Вот что: лето – это сон о детстве. Мимолетный калейдоскопический трип, поездка на американских горках, в очередь на которые надо простоять целый год. Возможность забыть про зрелую серьезную свою размеренную чужими людьми за тебя расписанную предсказуемую и уже предсказанную и даже предписанную до самой гробовой доски твою жизнь, и помочить ноги в теплом синем море тридцатилетней давности. Сыграть в игру с другими тоже ищущими амнезии взрослыми, пусть и во взрослую уже игру. Детей в свое прошлое свозить – чтобы подсмотреть детское счастье и крошки от него подобрать, чтобы хоть на один зубок его попробовать снова.

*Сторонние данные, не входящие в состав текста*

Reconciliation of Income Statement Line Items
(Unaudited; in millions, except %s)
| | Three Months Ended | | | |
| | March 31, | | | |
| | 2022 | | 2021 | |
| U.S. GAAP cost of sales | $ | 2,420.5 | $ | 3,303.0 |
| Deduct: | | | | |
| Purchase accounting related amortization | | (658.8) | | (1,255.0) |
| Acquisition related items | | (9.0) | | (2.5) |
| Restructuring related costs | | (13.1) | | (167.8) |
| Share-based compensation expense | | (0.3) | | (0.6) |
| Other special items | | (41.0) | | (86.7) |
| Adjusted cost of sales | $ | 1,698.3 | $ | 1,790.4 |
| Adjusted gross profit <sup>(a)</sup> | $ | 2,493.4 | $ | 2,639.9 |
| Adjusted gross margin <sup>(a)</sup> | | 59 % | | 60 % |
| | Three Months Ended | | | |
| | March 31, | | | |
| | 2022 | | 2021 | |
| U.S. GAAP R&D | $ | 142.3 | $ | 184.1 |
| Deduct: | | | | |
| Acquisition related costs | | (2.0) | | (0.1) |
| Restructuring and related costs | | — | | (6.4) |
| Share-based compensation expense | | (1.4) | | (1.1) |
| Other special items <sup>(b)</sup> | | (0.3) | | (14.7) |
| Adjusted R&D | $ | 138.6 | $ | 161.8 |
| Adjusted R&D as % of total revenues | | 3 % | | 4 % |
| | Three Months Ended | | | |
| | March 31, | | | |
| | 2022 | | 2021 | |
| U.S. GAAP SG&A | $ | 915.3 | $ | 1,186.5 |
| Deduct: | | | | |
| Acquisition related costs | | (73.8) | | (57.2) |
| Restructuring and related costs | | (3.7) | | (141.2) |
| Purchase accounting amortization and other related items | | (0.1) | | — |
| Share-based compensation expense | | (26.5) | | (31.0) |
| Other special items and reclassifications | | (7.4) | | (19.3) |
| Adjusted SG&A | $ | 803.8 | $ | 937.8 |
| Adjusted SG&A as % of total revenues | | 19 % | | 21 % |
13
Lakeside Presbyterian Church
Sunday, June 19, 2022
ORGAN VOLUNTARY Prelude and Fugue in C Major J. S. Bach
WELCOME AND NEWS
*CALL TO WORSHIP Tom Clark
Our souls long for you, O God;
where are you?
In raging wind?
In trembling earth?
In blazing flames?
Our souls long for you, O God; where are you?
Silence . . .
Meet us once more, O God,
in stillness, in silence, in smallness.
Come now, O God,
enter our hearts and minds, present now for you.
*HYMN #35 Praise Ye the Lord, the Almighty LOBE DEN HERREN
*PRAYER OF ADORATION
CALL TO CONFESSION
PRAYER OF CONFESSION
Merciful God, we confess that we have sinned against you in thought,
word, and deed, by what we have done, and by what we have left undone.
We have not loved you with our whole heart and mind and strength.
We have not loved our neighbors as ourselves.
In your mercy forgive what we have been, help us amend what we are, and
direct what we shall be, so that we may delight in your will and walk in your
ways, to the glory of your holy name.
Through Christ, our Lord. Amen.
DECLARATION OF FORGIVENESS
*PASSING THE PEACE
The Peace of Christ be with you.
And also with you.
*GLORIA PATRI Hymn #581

И потому мы боимся сентября, что в лете – как в легком и слишком счастливом сне Обломова о детстве, где и маменька и папенька еще живы и молоды, тенью холодной присутствует знание, что необходимо будет проснуться – и мы стараемся начувствоваться, нагуляться, нажиться вдоволь до сентября, до возвращения в стекляшки офисные или куда там кто, потому что пробуждение неизбежно, пробуждение во взрослую пресную всякого волшебства лишенную жизнь, которой и край уж теперь заметно ближе стал, в несвободу, в скуку, в обязательства, в рутину, в ту роль, из которой до следующего лета уже не вылезти, как бы ни натирала она, и про которую ты уже не помнишь, что это тоже всего лишь роль.

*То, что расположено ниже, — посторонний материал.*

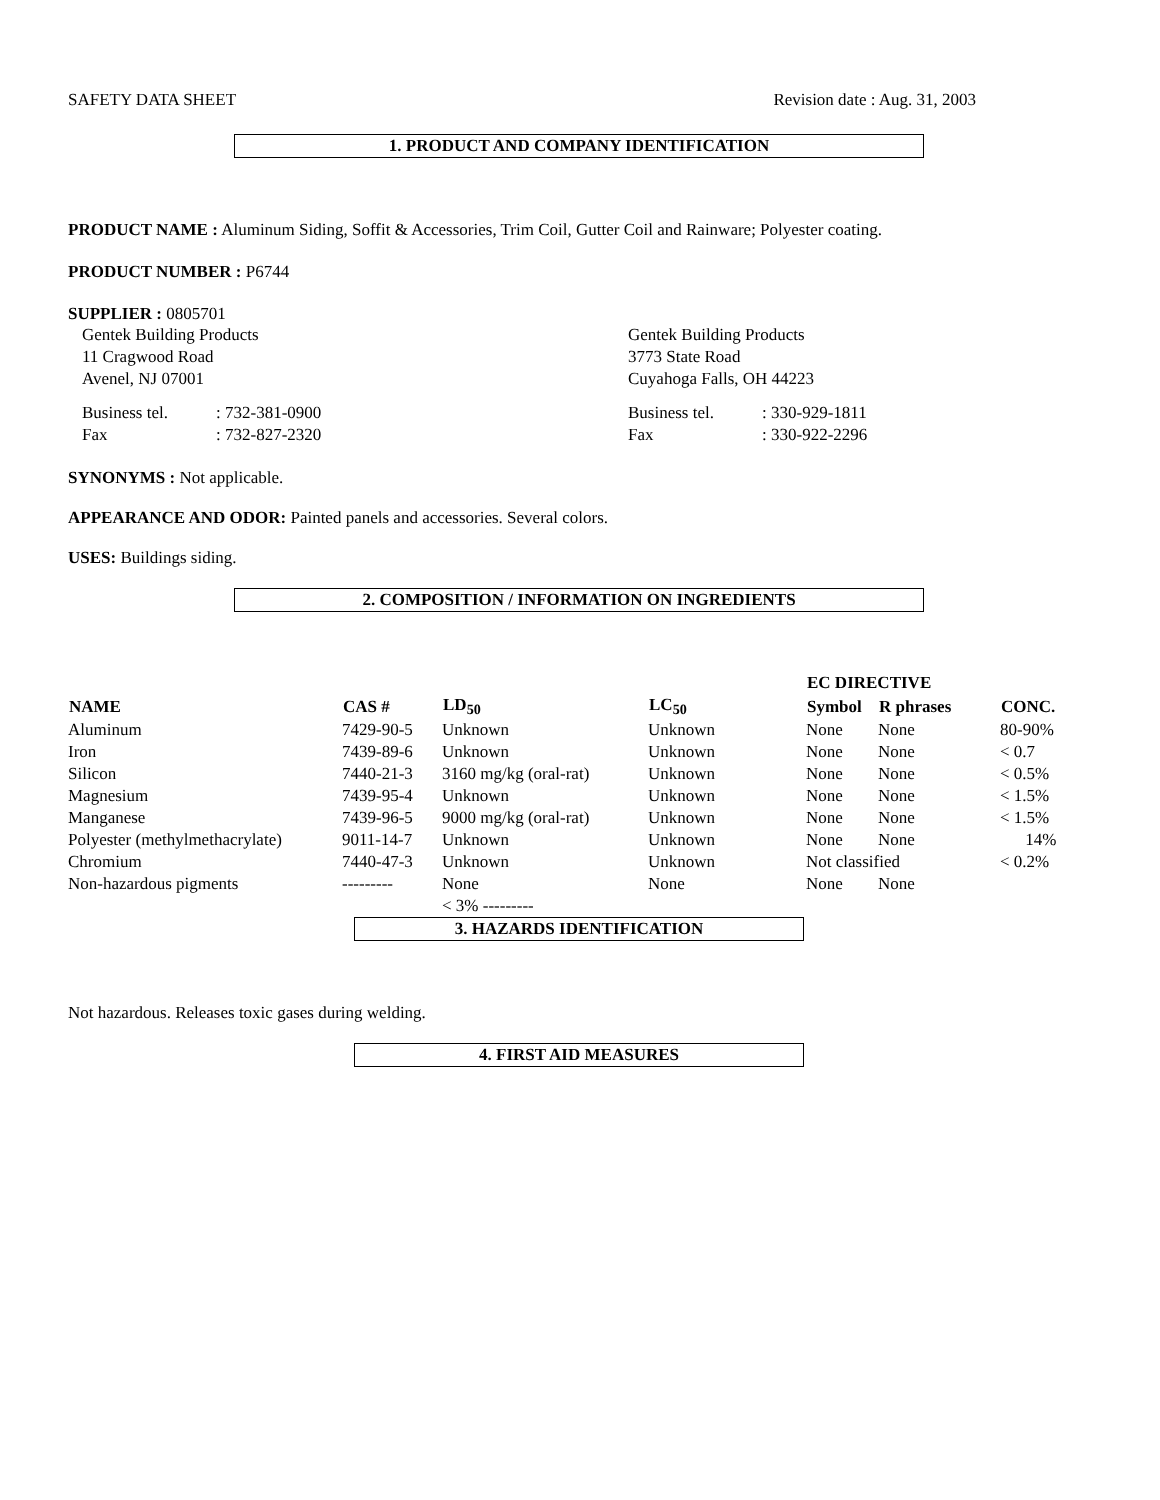SAFETY DATA SHEET Revision date : Aug. 31, 2003
1. PRODUCT AND COMPANY IDENTIFICATION
PRODUCT NAME : Aluminum Siding, Soffit & Accessories, Trim Coil, Gutter Coil and Rainware; Polyester coating.
PRODUCT NUMBER : P6744
SUPPLIER : 0805701
Gentek Building Products
11 Cragwood Road
Avenel, NJ 07001
| Business tel. | : 732-381-0900 |
| Fax | : 732-827-2320 |
Gentek Building Products
3773 State Road
Cuyahoga Falls, OH 44223
| Business tel. | : 330-929-1811 |
| Fax | : 330-922-2296 |
SYNONYMS : Not applicable.
APPEARANCE AND ODOR: Painted panels and accessories. Several colors.
USES: Buildings siding.
2. COMPOSITION / INFORMATION ON INGREDIENTS
| | | | | EC DIRECTIVE | | |
| NAME | CAS # | LD<sub>50</sub> | LC<sub>50</sub> | Symbol | R phrases | CONC. |
| Aluminum | 7429-90-5 | Unknown | Unknown | None | None | 80-90% |
| Iron | 7439-89-6 | Unknown | Unknown | None | None | < 0.7 |
| Silicon | 7440-21-3 | 3160 mg/kg (oral-rat) | Unknown | None | None | < 0.5% |
| Magnesium | 7439-95-4 | Unknown | Unknown | None | None | < 1.5% |
| Manganese | 7439-96-5 | 9000 mg/kg (oral-rat) | Unknown | None | None | < 1.5% |
| Polyester (methylmethacrylate) | 9011-14-7 | Unknown | Unknown | None | None | 14% |
| Chromium | 7440-47-3 | Unknown | Unknown | Not classified | | < 0.2% |
| Non-hazardous pigments | --------- | None < 3% --------- | None | None | None | |
3. HAZARDS IDENTIFICATION
Not hazardous. Releases toxic gases during welding.
4. FIRST AID MEASURES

Каждый май я напоминаю вот себе про давно прошедшие экзамены, и принюхиваюсь к воздуху – не дунет ли мятой? – и даже тоскую, что меня больше не испытывают, что школа сто лет как кончилась и что вместо нее вовсе банк собираются строить. Пытаюсь вспомнить, как рвался бычий пузырь, и как обрушивалось на меня со всех сторон лето запахами, голосами, гудками, теплыми дождями, обещаниями приключения, как ярко и трехмерно мне было, как подлинно и свежо. И как я мечтал тогда о лете, так я стараюсь о нем мечтать сейчас. Тру-тру, скребу-скребу изнутри бычий пузырь, а детства все равно не разглядеть; это уже не меловая пыль на нем, а сам он помутнел от возраста. И задубел – не прорвать.
И спешу все наступившее лето увидеть испытать побывать совершить, а все равно остаюсь к осени, к пробуждению – неудовлетворенным, недополучившим, недоехавшим до того самого, до настоящего. Вроде бы на самом пороге уже остановившимся – и недоехавшим.

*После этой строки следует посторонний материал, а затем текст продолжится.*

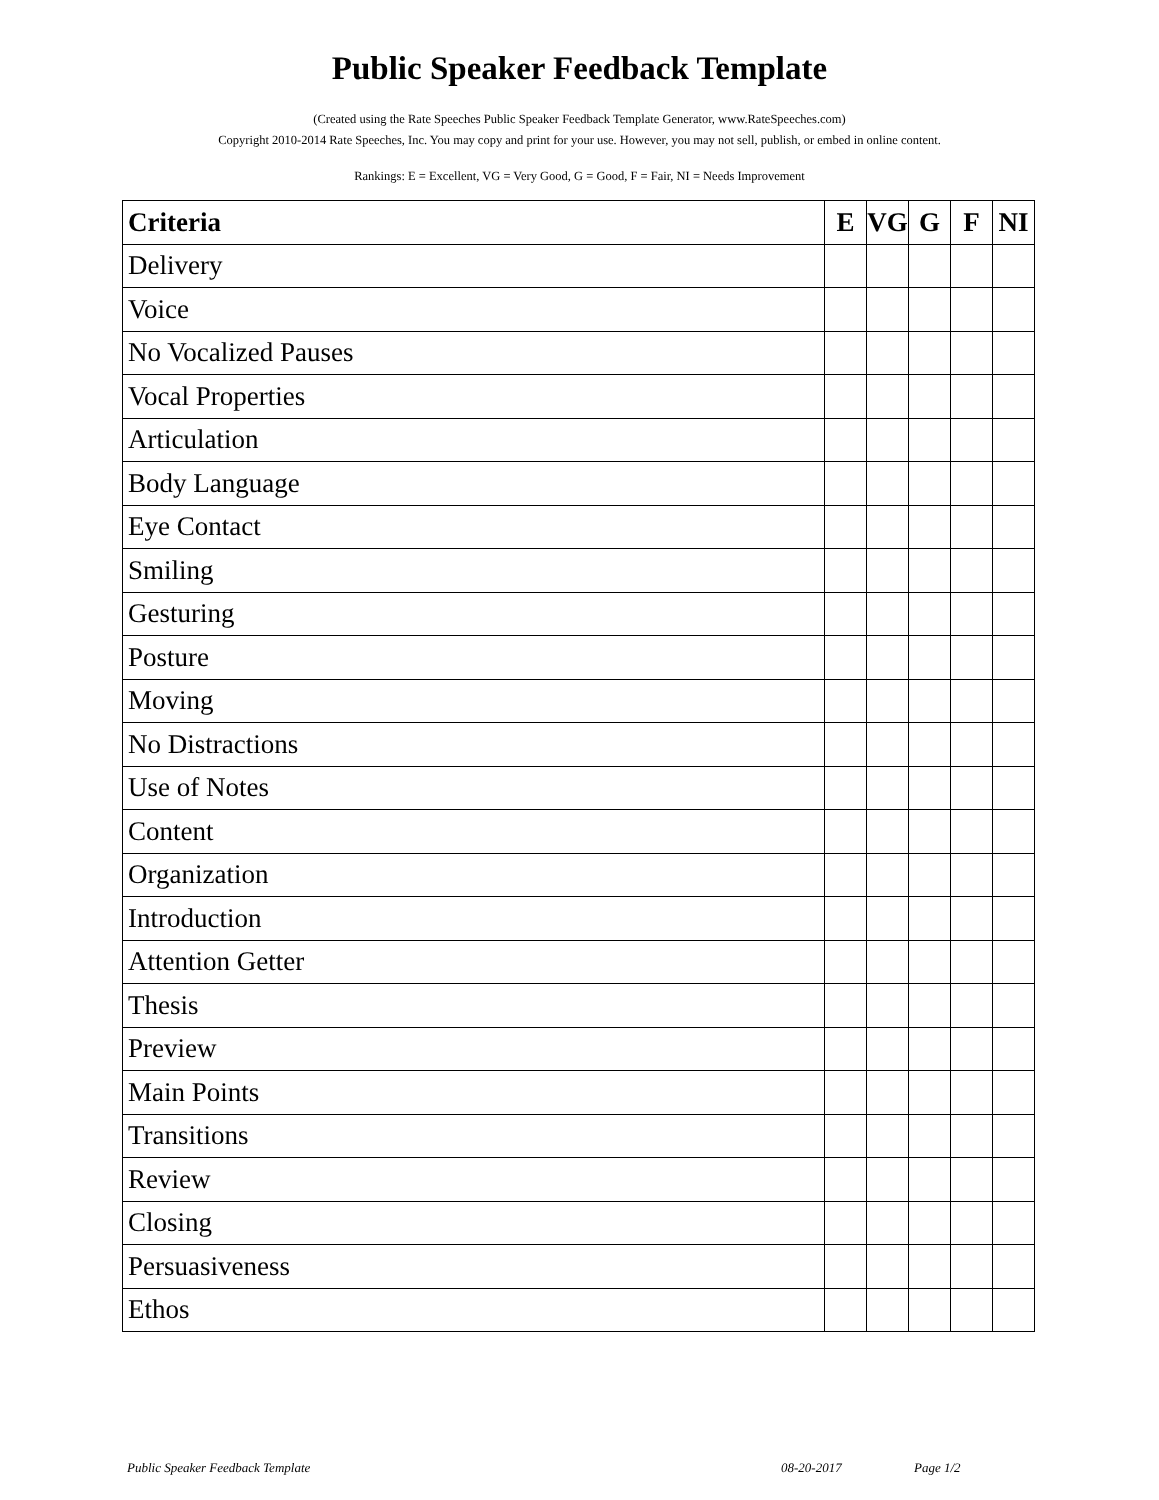Public Speaker Feedback Template
(Created using the Rate Speeches Public Speaker Feedback Template Generator, www.RateSpeeches.com)
Copyright 2010-2014 Rate Speeches, Inc. You may copy and print for your use. However, you may not sell, publish, or embed in online content.
Rankings: E = Excellent, VG = Very Good, G = Good, F = Fair, NI = Needs Improvement
| Criteria | E | VG | G | F | NI |
| --- | --- | --- | --- | --- | --- |
| Delivery | | | | | |
| Voice | | | | | |
| No Vocalized Pauses | | | | | |
| Vocal Properties | | | | | |
| Articulation | | | | | |
| Body Language | | | | | |
| Eye Contact | | | | | |
| Smiling | | | | | |
| Gesturing | | | | | |
| Posture | | | | | |
| Moving | | | | | |
| No Distractions | | | | | |
| Use of Notes | | | | | |
| Content | | | | | |
| Organization | | | | | |
| Introduction | | | | | |
| Attention Getter | | | | | |
| Thesis | | | | | |
| Preview | | | | | |
| Main Points | | | | | |
| Transitions | | | | | |
| Review | | | | | |
| Closing | | | | | |
| Persuasiveness | | | | | |
| Ethos | | | | | |
Public Speaker Feedback Template 08-20-2017 Page 1/2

Обманка это ваше лето, злюсь я в подскочившем тут же сентябре. Пустышка. Фальшивка. Не буду больше в него верить. И осенью, зимой – ненавижу лето за то, что оно не справилось, не оправдало, не смогло. И старею еще на полгода. Но к весне забываюсь уже как-то. После стылой и нескончаемой нашей зимы очень уж хочется верить в чудеса.
И однажды в мае, примерно посередине, вдруг слышу в воздухе мятную прохладу.